Current privilege level (CPL) — The CPL is the privilege level of the currently executing program or task. It is stored in bits 0 and 1 of the CS and SS segment registers. Normally, the CPL is equal to the privilege level of the code segment from which instructions are being fetched. The processor changes the CPL when program control is transferred to a code segment with a different privilege level. The CPL is treated slightly differently when accessing conforming code segments. Conforming code segments can be accessed from any privilege level that is equal to or numerically greater (less privileged) than the DPL of the conforming code segment. Also, the CPL is not changed when the processor accesses a conforming code segment that has a different privilege level than the CPL.
Descriptor privilege level (DPL) — The DPL is the privilege level of a segment or gate. It is stored in the DPL field of the segment or gate descriptor for the segment or gate. When the currently executing code segment attempts to access a segment or gate, the DPL of the segment or gate is compared to the CPL and RPL of the segment or gate selector (as described later in this section). The DPL is interpreted differently, depending on the type of segment or gate being accessed:
- Data segment — The DPL indicates the numerically highest privilege level that a program or task can have to be allowed to access the segment. For example, if the DPL of a data segment is 1, only programs running at a CPL of 0 or 1 can access the segment.
- Nonconforming code segment (without using a call gate) — The DPL indicates the privilege level that a program or task must be at to access the segment. For example, if the DPL of a nonconforming code segment is 0, only programs running at a CPL of 0 can access the segment.
- Call gate — The DPL indicates the numerically highest privilege level that the currently executing program or task can be at and still be able to access the call gate. (This is the same access rule as for a data segment.)
- Conforming code segment and nonconforming code segment accessed through a call gate — The DPL indicates the numerically lowest privilege level that a program or task can have to be allowed to access the segment. For example, if the DPL of a conforming code segment is 2, programs running at a CPL of 0 or 1 cannot access the segment.
- TSS — The DPL indicates the numerically highest privilege level that the currently executing program or task can be at and still be able to access the TSS. (This is the same access rule as for a data segment.)
Requested privilege level (RPL) — The RPL is an override privilege level that is assigned to segment selectors. It is stored in bits 0 and 1 of the segment selector. The processor checks the RPL along with the CPL to determine if access to a segment is allowed. Even if the program or task requesting access to a segment has sufficient privilege to access the segment, access is denied if the RPL is not of sufficient privilege level. That is, if the RPL of a segment selector is numerically greater than the CPL, the RPL overrides the CPL, and vice versa. The RPL can be used to insure that privileged code does not access a segment on behalf of an application program unless the program itself has access privileges for that segment. See Section 5.10.4, “Checking Caller Access Privileges (ARPL Instruction),” for a detailed description of the purpose and typical use of the RPL.

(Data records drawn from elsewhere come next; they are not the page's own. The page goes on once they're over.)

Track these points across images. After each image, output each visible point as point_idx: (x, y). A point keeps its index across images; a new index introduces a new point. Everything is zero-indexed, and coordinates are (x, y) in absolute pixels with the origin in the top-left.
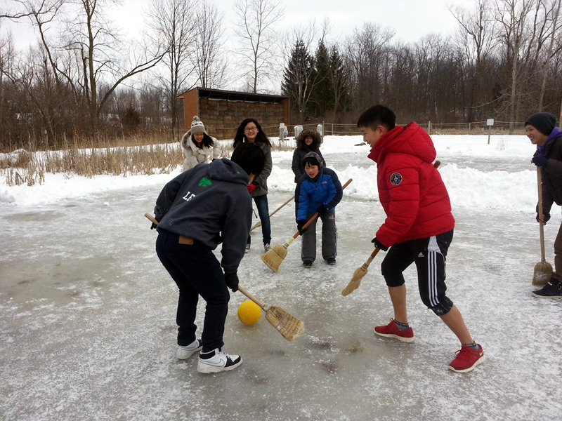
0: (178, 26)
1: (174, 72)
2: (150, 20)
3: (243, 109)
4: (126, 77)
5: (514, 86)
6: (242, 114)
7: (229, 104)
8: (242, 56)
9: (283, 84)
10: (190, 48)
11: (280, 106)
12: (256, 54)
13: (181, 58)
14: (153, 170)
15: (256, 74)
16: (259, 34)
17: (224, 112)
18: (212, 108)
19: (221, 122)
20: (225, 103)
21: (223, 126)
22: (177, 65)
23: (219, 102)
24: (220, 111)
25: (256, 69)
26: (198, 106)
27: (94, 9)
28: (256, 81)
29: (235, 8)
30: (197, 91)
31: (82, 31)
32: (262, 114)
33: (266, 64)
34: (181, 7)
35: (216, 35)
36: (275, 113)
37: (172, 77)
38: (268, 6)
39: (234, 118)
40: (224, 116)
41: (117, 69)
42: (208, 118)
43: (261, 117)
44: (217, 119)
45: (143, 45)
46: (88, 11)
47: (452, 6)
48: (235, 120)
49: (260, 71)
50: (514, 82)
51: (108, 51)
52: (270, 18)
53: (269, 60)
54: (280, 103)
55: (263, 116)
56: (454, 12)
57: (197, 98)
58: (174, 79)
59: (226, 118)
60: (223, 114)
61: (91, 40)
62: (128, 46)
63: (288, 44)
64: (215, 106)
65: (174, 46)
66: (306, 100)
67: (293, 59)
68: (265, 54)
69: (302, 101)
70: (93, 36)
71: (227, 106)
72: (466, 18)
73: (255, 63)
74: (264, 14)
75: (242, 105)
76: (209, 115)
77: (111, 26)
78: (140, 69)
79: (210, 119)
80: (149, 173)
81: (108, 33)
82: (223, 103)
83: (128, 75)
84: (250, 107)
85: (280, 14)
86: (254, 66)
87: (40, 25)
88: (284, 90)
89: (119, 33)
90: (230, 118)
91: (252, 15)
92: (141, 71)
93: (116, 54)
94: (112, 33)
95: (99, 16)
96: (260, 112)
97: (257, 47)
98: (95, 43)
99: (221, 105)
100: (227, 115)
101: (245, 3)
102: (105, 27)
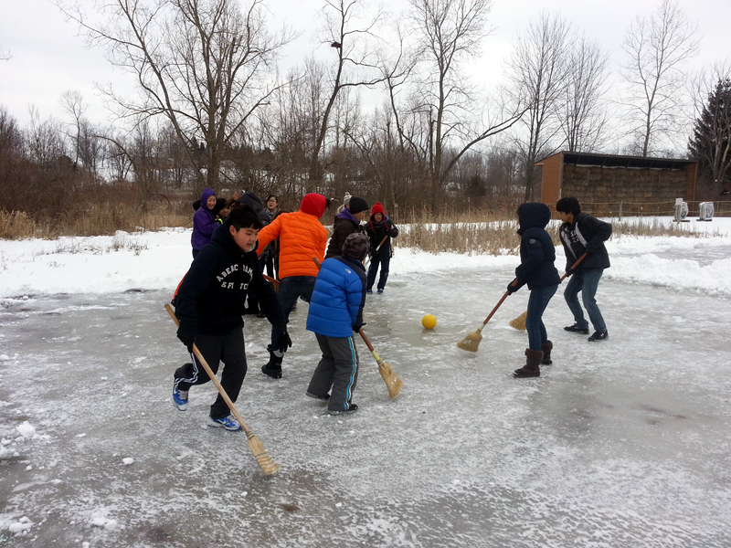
0: (546, 76)
1: (534, 132)
2: (511, 71)
3: (624, 178)
4: (476, 141)
6: (622, 184)
7: (605, 172)
8: (629, 107)
9: (692, 142)
10: (558, 102)
11: (681, 173)
12: (650, 104)
13: (545, 116)
14: (501, 250)
15: (649, 130)
16: (658, 78)
17: (596, 181)
18: (580, 177)
19: (591, 194)
20: (599, 171)
21: (592, 200)
22: (539, 124)
23: (590, 168)
24: (590, 181)
25: (648, 123)
26: (560, 174)
27: (448, 67)
28: (647, 139)
29: (625, 46)
30: (562, 156)
31: (433, 91)
32: (652, 184)
33: (664, 117)
34: (550, 53)
35: (595, 83)
36: (672, 183)
37: (531, 139)
38: (675, 38)
39: (609, 190)
40: (595, 187)
41: (466, 132)
42: (573, 189)
43: (650, 189)
44: (586, 191)
45: (500, 102)
46: (441, 68)
48: (611, 192)
49: (655, 126)
51: (459, 112)
52: (676, 55)
53: (670, 111)
54: (683, 170)
55: (653, 187)
57: (561, 165)
58: (534, 140)
59: (599, 189)
60: (594, 184)
61: (442, 101)
62: (482, 104)
63: (703, 87)
64: (584, 174)
65: (537, 100)
66: (725, 164)
67: (710, 107)
68: (664, 103)
69: (719, 166)
70: (445, 96)
71: (602, 173)
73: (649, 115)
74: (668, 50)
75: (624, 172)
76: (575, 186)
77: (465, 84)
78: (493, 131)
79: (576, 190)
80: (495, 253)
81: (462, 91)
82: (596, 170)
83: (479, 139)
84: (635, 175)
85: (692, 48)
86: (646, 120)
87: (391, 88)
88: (692, 150)
89: (474, 91)
90: (605, 189)
91: (649, 52)
92: (495, 133)
93: (468, 114)
94: (466, 91)
95: (453, 72)
96: (648, 181)
97: (654, 94)
98: (445, 103)
99: (592, 173)
100: (600, 185)
101: (640, 38)
102: (459, 85)
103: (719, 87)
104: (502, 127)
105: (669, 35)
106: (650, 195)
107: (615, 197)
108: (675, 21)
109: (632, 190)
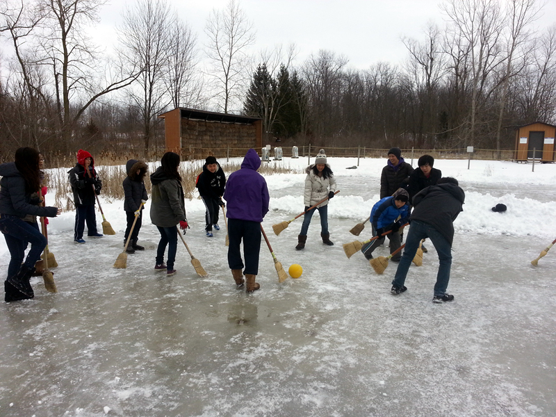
0: (154, 45)
1: (148, 91)
2: (124, 38)
3: (220, 130)
4: (100, 94)
5: (473, 115)
6: (219, 134)
7: (208, 125)
8: (213, 77)
9: (246, 105)
10: (165, 68)
11: (252, 127)
12: (227, 76)
13: (156, 78)
15: (227, 95)
16: (231, 57)
17: (203, 132)
18: (192, 128)
19: (200, 142)
20: (204, 124)
21: (201, 146)
22: (151, 84)
23: (198, 122)
24: (199, 131)
25: (227, 90)
26: (180, 126)
27: (70, 25)
28: (226, 102)
29: (206, 30)
30: (179, 111)
31: (57, 47)
32: (237, 134)
33: (237, 86)
34: (156, 27)
35: (188, 57)
36: (248, 134)
37: (146, 96)
38: (239, 30)
39: (211, 138)
40: (202, 136)
43: (236, 138)
44: (196, 140)
46: (63, 27)
47: (405, 37)
48: (213, 140)
49: (231, 92)
50: (474, 111)
51: (83, 68)
52: (241, 42)
53: (240, 82)
54: (253, 124)
56: (407, 43)
57: (180, 116)
58: (148, 98)
59: (205, 138)
60: (202, 134)
61: (66, 56)
62: (104, 63)
64: (195, 126)
65: (148, 64)
66: (271, 122)
67: (255, 82)
68: (236, 76)
69: (268, 122)
70: (68, 52)
71: (206, 126)
72: (417, 50)
73: (226, 84)
74: (235, 38)
75: (219, 125)
76: (189, 135)
77: (88, 43)
79: (190, 139)
81: (86, 50)
82: (202, 123)
83: (103, 93)
84: (226, 127)
85: (251, 38)
86: (225, 87)
87: (15, 39)
89: (97, 50)
90: (208, 138)
91: (223, 37)
92: (117, 88)
93: (92, 71)
94: (89, 50)
95: (76, 32)
96: (235, 132)
97: (229, 69)
98: (69, 59)
99: (200, 125)
100: (205, 135)
101: (216, 26)
102: (81, 43)
103: (259, 69)
104: (122, 84)
105: (235, 26)
106: (236, 142)
107: (215, 144)
108: (239, 17)
109: (225, 139)
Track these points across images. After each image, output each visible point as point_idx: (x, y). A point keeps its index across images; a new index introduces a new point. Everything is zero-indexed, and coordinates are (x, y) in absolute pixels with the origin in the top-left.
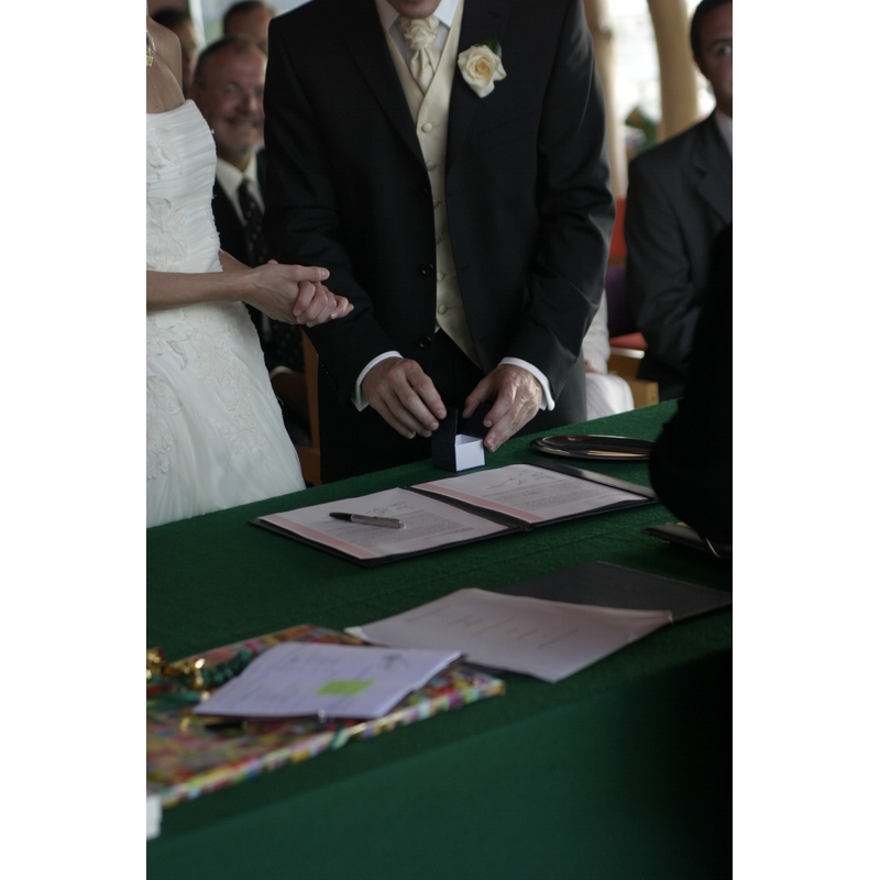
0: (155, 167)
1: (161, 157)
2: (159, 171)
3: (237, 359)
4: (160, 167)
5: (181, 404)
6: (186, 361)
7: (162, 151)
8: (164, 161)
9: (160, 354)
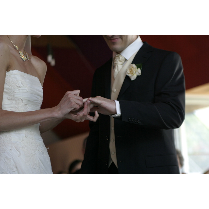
0: (18, 87)
1: (21, 84)
2: (20, 89)
3: (40, 161)
4: (20, 87)
5: (17, 168)
6: (20, 154)
7: (21, 82)
8: (21, 85)
9: (11, 150)
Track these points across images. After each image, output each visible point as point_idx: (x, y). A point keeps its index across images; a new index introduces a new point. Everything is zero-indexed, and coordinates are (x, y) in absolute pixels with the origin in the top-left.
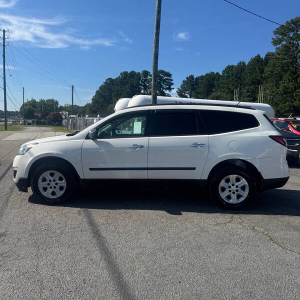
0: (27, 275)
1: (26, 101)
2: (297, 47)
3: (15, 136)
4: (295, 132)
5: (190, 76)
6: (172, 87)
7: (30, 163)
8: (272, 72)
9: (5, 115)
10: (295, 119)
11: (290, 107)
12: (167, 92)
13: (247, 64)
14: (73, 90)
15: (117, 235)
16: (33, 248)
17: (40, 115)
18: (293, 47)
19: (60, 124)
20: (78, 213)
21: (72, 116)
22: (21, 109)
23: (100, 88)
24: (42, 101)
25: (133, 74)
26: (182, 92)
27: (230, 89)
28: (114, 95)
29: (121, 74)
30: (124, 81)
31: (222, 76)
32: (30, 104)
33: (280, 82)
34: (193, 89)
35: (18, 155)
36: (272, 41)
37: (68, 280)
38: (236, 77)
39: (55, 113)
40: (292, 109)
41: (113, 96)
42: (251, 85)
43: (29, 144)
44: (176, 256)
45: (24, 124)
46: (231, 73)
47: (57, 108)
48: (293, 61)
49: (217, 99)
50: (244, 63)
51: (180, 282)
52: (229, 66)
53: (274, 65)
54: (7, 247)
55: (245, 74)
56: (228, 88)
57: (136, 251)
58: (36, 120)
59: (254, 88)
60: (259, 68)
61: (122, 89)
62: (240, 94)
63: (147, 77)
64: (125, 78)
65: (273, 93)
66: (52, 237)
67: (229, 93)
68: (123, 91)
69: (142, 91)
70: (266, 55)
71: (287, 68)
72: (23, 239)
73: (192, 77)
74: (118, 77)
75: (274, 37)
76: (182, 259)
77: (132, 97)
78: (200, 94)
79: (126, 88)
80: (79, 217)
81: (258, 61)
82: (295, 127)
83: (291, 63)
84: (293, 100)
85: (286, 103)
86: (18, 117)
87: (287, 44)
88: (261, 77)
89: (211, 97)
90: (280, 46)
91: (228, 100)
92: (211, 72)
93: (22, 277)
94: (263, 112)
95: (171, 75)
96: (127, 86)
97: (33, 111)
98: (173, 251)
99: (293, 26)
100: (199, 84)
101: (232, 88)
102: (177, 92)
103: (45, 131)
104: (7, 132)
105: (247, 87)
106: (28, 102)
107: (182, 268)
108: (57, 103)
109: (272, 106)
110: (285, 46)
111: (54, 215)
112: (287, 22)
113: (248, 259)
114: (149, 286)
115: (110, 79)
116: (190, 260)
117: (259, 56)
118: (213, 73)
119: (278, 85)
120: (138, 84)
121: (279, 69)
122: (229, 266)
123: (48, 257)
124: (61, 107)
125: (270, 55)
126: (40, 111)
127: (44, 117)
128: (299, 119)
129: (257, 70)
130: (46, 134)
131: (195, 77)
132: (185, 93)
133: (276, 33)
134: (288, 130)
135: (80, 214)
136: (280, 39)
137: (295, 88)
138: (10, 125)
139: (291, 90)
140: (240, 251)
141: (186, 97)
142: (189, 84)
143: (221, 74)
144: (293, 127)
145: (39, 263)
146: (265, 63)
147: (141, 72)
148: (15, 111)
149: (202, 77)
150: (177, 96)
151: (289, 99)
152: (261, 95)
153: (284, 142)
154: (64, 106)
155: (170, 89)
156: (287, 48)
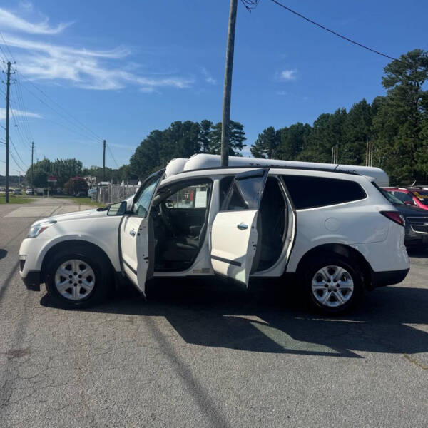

The whole section 5.5 seems alien to me. I recall studying Intel’s gate concept many decades ago and deciding I could not use it. I wonder if anyone uses it.

I know no use of system using privileged mode that allows some code to be executed in either state. Certainly not Keykos nor the VM’s I have studied.

The Wikipedia article suggests that there are no chips in the field with the TSX feature. Intel manuals suggest the feature has been available again since about 2015. The paper suggests that their particular exploit uses TSX.